**ACTIVITY**
The result should be every line of the listing that holds the word "lines".

**DATA SHOWN**
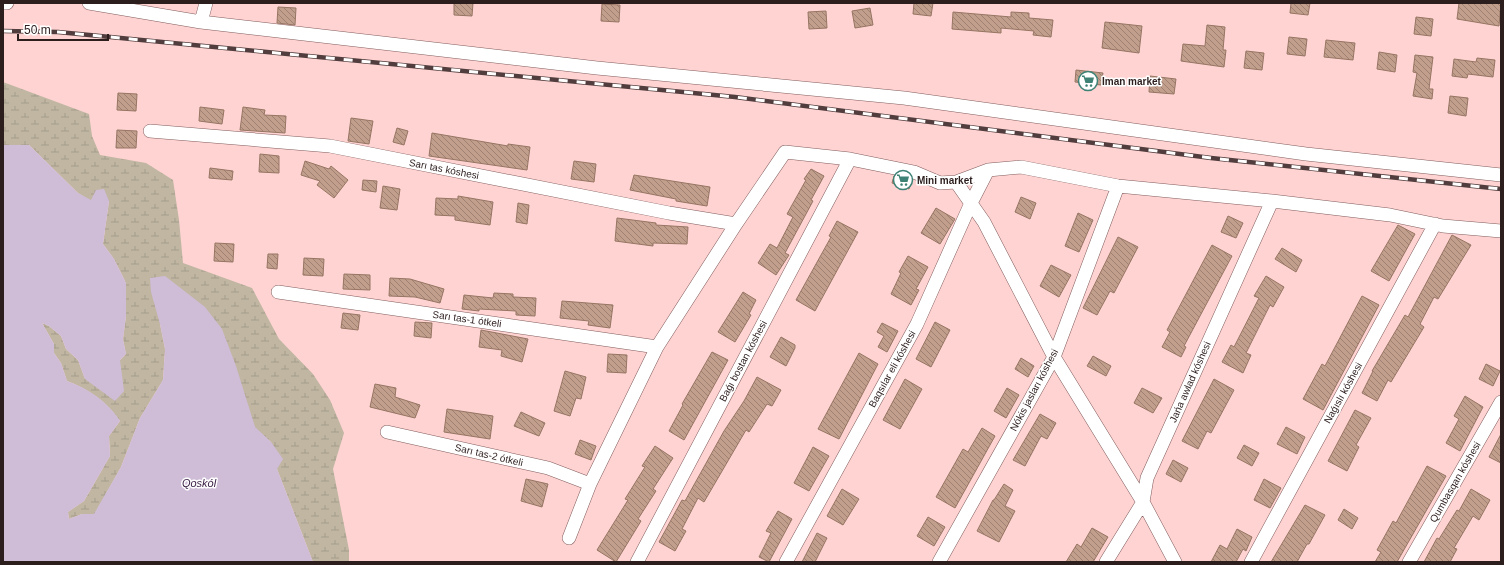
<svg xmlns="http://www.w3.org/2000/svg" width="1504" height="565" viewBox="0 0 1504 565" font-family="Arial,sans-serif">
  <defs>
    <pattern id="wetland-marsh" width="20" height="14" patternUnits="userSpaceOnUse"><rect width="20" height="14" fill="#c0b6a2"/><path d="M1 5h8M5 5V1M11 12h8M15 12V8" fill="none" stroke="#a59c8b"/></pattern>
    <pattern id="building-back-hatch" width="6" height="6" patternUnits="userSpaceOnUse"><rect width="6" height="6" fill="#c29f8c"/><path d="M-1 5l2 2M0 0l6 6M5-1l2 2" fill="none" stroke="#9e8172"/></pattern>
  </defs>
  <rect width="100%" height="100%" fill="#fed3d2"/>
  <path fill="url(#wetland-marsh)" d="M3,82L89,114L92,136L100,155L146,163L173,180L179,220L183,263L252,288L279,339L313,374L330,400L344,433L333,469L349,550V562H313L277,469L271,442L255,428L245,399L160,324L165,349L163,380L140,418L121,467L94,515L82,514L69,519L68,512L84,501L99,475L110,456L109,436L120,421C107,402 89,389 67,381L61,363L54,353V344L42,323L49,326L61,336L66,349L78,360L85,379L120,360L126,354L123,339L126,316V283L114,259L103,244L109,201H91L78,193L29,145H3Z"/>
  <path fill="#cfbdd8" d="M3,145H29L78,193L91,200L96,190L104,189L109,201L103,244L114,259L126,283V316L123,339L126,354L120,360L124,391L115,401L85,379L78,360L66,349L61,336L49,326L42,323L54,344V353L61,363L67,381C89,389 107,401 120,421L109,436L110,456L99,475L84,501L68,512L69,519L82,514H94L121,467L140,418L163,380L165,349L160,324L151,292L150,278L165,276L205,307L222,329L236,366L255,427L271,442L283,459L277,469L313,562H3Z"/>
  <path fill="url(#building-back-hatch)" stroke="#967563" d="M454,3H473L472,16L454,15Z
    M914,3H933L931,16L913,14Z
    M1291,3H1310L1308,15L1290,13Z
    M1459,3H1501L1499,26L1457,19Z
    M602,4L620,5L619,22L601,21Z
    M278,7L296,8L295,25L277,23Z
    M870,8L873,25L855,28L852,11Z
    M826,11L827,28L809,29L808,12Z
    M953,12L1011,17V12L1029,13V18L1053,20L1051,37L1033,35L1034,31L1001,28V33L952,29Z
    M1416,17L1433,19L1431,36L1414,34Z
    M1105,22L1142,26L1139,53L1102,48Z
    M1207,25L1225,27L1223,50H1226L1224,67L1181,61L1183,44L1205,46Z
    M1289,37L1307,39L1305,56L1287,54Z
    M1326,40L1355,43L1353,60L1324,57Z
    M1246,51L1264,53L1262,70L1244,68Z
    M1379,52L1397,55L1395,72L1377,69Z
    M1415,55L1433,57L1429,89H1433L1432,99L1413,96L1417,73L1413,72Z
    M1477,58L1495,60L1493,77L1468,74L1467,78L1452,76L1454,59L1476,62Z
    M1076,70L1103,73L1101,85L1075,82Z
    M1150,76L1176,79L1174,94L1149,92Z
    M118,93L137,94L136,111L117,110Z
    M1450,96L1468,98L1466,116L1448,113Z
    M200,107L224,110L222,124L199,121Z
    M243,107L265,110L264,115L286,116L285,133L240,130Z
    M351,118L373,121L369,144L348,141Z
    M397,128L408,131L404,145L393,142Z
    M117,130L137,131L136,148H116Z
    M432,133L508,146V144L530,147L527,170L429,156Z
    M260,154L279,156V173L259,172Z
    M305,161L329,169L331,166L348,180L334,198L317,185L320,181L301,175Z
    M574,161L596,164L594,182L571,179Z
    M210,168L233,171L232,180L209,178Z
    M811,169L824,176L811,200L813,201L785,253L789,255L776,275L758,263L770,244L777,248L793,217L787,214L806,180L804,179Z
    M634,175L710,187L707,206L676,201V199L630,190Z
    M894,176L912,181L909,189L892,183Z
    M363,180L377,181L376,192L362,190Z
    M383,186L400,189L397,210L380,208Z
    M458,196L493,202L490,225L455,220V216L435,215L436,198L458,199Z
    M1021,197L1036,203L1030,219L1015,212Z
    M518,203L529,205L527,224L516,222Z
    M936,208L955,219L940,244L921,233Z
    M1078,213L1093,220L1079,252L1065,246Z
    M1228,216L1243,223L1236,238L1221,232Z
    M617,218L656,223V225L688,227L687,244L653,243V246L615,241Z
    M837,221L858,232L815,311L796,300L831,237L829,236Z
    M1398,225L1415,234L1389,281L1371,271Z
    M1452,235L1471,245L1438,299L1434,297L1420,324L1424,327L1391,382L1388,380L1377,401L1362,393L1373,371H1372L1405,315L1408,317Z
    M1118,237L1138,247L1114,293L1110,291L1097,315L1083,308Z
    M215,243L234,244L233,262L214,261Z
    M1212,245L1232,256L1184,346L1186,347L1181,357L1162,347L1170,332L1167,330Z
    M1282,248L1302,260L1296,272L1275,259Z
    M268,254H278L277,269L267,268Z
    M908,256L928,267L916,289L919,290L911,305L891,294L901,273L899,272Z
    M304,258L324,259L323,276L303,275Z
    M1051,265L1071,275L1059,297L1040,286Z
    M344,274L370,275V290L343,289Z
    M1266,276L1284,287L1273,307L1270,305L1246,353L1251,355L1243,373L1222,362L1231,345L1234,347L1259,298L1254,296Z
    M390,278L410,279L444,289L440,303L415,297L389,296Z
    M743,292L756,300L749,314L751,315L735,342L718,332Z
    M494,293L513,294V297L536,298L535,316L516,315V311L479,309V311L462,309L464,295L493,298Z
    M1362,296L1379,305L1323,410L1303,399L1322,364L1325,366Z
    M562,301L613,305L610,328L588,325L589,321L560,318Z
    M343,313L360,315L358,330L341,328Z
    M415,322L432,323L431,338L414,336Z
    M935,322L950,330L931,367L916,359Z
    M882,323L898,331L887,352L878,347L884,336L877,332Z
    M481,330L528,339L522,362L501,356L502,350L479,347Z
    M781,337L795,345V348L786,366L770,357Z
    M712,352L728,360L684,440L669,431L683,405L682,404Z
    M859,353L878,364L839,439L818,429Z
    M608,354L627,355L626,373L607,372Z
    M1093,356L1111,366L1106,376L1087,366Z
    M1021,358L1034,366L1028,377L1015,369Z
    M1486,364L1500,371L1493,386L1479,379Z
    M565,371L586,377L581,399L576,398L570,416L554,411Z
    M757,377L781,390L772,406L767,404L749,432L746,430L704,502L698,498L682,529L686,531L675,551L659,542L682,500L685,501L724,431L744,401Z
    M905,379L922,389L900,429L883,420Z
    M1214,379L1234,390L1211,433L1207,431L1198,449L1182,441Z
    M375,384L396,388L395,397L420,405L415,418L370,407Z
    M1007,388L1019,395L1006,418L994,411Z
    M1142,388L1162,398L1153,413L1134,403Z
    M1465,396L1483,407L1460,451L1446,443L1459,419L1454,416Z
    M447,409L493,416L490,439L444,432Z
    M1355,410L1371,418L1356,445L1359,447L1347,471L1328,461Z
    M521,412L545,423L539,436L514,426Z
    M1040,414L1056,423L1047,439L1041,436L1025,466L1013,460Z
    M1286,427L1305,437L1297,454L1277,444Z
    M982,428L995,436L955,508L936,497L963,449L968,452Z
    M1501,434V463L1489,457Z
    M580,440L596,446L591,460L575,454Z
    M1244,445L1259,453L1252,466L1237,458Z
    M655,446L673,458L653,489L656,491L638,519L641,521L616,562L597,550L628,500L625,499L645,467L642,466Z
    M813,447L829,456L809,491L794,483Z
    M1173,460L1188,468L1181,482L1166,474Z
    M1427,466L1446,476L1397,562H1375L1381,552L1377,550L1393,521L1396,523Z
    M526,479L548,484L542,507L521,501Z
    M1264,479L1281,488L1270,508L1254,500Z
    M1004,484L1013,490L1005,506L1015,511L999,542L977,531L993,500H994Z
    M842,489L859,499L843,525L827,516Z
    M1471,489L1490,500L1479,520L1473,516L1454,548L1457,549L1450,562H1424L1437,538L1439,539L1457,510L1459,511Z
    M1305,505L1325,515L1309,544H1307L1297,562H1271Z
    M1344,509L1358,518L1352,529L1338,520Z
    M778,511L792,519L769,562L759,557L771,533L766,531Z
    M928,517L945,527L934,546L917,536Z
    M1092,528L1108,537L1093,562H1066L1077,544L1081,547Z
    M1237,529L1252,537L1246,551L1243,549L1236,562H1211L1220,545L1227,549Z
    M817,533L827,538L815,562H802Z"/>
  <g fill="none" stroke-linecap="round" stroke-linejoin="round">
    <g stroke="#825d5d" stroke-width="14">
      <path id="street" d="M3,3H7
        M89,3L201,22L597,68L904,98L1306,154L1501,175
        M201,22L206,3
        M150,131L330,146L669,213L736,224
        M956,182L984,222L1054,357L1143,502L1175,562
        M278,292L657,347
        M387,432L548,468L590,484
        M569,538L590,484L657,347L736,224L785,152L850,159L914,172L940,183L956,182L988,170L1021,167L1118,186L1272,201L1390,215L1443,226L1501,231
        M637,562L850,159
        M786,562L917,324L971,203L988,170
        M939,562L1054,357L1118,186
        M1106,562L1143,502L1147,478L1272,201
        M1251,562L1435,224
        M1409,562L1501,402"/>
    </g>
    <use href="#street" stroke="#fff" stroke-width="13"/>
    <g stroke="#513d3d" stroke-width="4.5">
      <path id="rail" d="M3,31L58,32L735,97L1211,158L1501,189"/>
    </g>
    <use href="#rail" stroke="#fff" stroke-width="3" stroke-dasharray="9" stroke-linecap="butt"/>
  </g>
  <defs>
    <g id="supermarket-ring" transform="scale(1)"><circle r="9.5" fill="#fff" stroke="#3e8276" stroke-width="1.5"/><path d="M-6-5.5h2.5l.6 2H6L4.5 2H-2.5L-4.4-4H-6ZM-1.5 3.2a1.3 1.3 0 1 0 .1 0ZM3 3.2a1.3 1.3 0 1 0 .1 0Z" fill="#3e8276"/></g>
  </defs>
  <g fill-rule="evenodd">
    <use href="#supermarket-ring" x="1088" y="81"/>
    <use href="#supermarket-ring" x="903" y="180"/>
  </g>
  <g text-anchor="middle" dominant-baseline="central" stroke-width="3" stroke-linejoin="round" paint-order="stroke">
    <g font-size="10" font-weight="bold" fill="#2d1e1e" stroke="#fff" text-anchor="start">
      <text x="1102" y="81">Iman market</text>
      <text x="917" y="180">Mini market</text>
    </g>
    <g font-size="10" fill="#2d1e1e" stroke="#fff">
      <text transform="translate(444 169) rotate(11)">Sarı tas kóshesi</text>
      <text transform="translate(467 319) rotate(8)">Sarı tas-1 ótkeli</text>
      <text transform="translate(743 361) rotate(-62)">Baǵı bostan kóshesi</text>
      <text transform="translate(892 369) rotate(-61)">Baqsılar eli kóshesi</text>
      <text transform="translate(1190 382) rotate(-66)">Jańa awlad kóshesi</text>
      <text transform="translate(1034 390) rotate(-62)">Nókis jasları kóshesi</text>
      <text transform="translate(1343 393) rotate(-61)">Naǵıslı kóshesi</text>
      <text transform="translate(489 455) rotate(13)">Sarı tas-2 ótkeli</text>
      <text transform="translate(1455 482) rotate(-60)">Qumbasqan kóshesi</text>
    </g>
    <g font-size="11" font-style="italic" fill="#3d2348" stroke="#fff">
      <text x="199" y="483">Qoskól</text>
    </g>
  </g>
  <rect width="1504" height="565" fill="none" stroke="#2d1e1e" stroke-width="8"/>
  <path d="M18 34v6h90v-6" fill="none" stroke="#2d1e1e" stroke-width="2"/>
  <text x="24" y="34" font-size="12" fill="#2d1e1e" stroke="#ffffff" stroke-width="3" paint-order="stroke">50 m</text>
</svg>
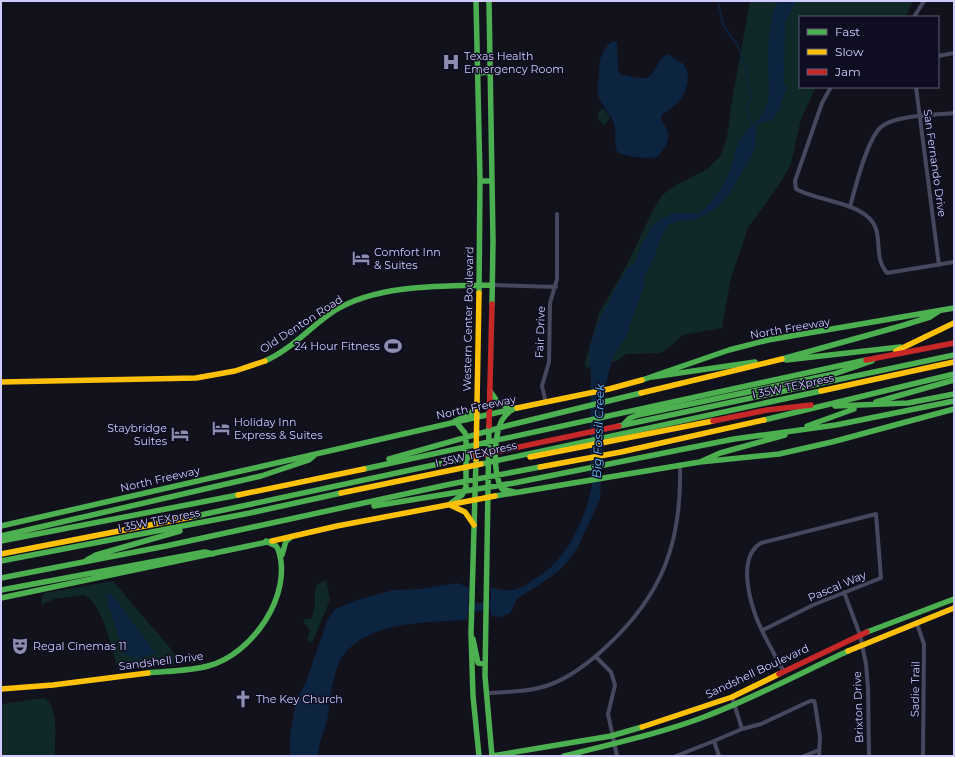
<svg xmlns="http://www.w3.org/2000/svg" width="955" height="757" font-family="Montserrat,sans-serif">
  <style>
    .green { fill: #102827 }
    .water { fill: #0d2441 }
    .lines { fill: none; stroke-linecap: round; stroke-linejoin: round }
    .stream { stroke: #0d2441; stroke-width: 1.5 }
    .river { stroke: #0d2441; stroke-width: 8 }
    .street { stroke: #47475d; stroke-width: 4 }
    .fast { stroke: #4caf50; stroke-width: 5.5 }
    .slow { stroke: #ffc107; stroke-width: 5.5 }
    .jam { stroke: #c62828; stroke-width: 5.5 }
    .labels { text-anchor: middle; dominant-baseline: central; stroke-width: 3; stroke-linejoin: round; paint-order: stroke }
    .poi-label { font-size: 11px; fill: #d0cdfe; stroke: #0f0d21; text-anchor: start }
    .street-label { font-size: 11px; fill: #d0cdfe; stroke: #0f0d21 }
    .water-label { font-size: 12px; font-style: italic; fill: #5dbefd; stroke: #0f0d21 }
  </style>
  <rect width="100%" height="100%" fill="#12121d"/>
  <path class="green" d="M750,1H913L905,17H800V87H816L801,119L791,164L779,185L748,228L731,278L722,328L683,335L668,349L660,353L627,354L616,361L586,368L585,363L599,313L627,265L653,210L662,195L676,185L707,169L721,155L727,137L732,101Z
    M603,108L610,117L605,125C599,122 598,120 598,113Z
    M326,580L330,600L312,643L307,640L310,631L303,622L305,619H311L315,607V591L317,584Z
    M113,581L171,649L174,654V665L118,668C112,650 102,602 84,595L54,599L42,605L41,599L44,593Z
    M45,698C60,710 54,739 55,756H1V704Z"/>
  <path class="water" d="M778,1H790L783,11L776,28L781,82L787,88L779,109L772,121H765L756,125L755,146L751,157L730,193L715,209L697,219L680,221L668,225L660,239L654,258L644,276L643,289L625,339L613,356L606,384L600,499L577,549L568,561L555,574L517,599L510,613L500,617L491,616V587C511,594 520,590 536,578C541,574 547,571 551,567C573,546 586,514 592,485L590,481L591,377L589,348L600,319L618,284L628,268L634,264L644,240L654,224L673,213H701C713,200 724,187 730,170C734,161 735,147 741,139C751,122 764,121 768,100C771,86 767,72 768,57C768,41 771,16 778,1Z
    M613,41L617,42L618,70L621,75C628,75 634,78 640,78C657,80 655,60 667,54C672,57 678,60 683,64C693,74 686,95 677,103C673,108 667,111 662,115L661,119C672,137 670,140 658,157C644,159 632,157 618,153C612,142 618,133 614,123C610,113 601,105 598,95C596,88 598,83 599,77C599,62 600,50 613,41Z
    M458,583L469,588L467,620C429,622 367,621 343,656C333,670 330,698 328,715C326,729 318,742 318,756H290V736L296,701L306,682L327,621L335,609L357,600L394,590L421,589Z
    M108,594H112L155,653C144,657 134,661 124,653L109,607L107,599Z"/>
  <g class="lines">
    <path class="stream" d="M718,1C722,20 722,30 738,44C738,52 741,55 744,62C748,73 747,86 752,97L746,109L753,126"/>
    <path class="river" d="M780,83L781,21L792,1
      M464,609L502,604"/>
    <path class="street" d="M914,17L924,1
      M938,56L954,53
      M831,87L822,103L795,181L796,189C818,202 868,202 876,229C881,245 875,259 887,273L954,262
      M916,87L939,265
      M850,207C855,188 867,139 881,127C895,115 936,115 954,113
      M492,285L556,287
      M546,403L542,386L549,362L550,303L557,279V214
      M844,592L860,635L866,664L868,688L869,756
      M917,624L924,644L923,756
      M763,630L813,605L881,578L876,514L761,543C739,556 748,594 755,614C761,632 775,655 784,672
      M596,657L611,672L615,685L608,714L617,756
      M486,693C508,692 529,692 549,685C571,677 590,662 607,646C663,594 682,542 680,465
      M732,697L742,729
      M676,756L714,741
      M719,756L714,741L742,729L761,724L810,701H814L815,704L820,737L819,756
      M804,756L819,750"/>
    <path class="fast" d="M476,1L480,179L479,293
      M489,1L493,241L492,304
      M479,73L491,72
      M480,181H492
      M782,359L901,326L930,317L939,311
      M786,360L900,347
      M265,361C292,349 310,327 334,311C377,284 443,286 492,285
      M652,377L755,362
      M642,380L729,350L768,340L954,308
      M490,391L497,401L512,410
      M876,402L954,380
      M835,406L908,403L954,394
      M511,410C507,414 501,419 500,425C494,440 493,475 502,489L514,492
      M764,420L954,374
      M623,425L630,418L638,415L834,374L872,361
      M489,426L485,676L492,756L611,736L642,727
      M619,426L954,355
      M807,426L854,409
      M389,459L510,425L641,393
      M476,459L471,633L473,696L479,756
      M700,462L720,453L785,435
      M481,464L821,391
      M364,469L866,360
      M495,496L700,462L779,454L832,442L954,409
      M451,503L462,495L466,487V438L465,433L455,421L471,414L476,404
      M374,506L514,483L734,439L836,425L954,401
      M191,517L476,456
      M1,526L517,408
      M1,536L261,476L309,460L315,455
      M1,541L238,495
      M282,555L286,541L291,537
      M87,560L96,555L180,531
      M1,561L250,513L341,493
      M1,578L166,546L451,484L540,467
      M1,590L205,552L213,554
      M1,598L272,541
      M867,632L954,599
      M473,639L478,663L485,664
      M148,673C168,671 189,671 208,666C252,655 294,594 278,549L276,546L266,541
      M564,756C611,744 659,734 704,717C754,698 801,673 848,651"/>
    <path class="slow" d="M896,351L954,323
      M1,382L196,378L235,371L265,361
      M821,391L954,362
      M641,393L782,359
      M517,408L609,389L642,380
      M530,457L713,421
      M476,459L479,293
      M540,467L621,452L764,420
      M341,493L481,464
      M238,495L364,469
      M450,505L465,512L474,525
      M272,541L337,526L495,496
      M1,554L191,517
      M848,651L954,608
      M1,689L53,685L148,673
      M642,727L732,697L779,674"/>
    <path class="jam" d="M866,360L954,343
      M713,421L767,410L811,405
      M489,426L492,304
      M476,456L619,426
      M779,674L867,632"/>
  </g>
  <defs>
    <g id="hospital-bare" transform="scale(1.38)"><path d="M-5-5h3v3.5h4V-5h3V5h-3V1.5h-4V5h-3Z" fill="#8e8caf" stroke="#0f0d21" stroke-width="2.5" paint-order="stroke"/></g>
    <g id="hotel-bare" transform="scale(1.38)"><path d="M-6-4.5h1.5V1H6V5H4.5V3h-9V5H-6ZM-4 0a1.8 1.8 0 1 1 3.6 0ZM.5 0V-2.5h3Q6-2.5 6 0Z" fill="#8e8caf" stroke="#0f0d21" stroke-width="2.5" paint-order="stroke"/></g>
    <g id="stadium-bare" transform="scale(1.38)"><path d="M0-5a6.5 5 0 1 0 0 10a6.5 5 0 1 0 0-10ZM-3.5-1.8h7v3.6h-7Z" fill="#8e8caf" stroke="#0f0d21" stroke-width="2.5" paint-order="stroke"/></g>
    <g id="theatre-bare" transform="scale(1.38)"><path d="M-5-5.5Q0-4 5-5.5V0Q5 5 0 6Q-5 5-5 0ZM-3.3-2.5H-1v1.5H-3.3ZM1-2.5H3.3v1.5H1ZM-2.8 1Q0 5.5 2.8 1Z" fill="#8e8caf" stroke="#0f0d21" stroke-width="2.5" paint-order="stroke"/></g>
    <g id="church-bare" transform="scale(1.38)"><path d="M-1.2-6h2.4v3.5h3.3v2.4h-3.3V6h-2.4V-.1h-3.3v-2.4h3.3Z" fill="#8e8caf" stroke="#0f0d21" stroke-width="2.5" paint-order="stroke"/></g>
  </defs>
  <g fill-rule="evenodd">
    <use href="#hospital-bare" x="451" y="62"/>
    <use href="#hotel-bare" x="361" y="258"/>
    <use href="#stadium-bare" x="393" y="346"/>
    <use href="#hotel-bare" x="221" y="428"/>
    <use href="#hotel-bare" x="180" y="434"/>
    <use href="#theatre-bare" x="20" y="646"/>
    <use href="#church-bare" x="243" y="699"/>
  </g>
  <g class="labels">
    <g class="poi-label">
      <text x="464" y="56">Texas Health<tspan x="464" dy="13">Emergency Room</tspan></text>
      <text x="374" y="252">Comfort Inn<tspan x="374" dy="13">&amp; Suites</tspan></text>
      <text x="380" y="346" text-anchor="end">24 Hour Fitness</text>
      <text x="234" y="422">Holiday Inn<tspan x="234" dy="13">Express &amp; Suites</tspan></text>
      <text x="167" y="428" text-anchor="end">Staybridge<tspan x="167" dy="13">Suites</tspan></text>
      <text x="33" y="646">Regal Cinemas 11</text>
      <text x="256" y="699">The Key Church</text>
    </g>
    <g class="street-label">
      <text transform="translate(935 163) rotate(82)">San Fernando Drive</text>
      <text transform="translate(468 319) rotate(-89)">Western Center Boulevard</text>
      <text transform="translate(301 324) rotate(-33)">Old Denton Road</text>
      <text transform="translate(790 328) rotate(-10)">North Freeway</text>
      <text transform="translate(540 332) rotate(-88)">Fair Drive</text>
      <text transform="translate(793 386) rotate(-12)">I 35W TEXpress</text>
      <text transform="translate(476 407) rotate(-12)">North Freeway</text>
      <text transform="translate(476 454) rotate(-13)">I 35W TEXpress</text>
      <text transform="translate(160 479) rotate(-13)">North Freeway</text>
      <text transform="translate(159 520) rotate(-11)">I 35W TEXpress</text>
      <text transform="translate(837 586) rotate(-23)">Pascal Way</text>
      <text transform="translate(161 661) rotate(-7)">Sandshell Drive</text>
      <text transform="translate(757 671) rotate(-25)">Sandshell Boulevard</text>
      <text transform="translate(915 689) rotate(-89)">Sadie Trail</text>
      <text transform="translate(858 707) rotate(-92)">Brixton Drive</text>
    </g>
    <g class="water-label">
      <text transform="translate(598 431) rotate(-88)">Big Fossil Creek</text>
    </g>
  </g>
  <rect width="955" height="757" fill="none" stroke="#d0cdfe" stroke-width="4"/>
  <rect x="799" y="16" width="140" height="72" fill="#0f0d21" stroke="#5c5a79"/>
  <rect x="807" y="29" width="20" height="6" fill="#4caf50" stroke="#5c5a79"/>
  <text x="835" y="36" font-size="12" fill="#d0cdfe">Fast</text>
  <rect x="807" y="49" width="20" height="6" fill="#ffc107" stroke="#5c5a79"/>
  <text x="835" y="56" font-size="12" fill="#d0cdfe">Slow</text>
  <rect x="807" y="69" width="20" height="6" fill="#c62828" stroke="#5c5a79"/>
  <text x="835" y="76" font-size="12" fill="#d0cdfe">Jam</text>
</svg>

**RESPONSE AREA**
    .lines { fill: none; stroke-linecap: round; stroke-linejoin: round }
  <g class="lines">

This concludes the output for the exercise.